> EXERCISE DATA:
══════════════════════════════

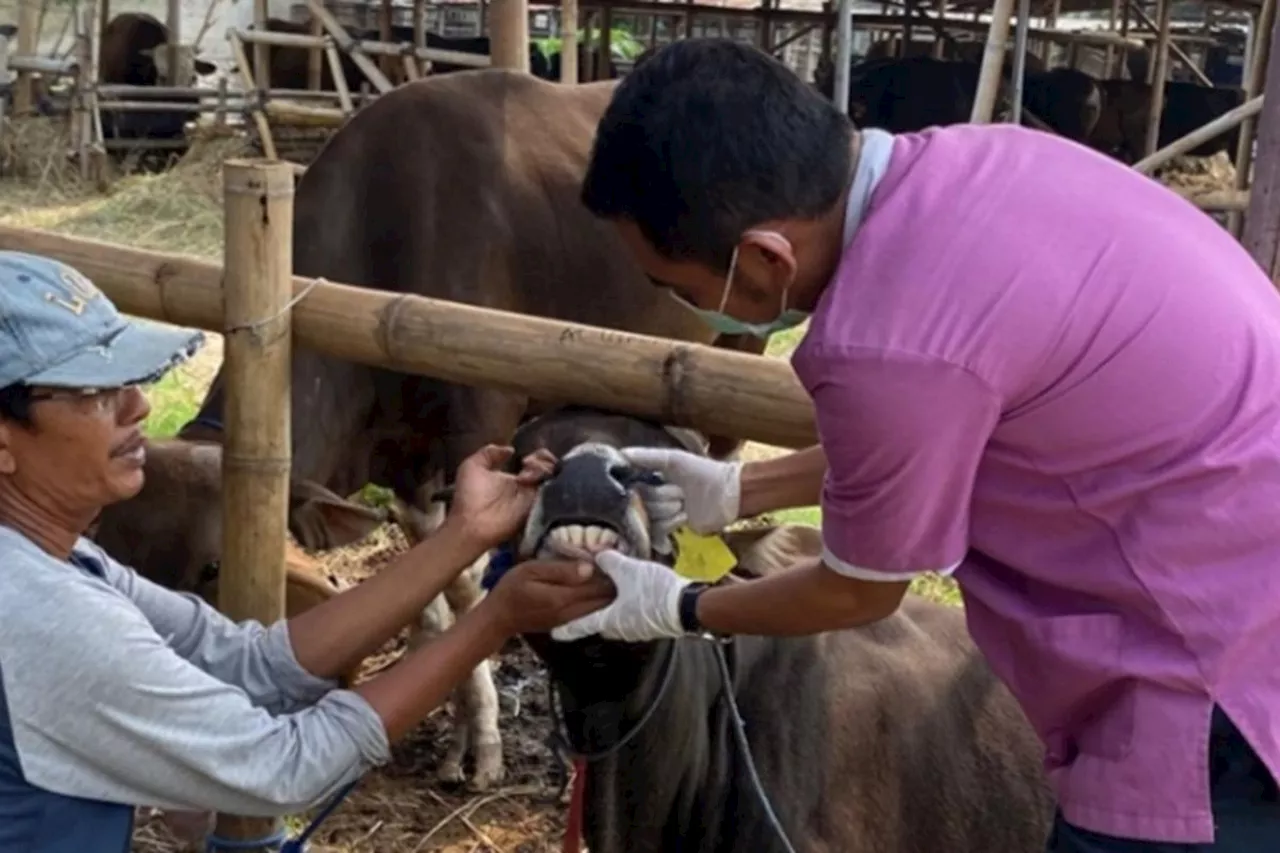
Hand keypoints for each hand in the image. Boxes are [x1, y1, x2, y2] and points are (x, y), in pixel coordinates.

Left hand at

══════════════════════════════

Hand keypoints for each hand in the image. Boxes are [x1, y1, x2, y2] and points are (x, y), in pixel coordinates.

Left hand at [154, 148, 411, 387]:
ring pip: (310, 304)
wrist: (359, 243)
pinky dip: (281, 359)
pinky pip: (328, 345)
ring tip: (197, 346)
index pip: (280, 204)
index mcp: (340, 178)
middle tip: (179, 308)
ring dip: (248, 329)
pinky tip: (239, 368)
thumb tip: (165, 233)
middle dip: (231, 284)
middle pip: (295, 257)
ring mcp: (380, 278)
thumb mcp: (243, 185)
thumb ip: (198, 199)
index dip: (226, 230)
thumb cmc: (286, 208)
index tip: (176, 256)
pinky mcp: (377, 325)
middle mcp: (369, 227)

══════════════════════════════

Print exactly the lines above from the one with "wrist: (359, 243)" to the one with "middle mcp: (369, 227)", including both.

wrist: (359, 243)
pinky dip: (281, 359)
pinky pip: (328, 345)
ring tip: (197, 346)
index pip: (280, 204)
index mcp: (340, 178)
middle tip: (179, 308)
ring dip: (248, 329)
pinky tip: (239, 368)
thumb tip: (165, 233)
middle dip: (231, 284)
middle pip: (295, 257)
ring mcp: (380, 278)
thumb mcp: (243, 185)
thumb ip: (198, 199)
index dip: (226, 230)
thumb cmc: (286, 208)
index tip: (176, 256)
pinky mcp: (377, 325)
middle mcp: (369, 227)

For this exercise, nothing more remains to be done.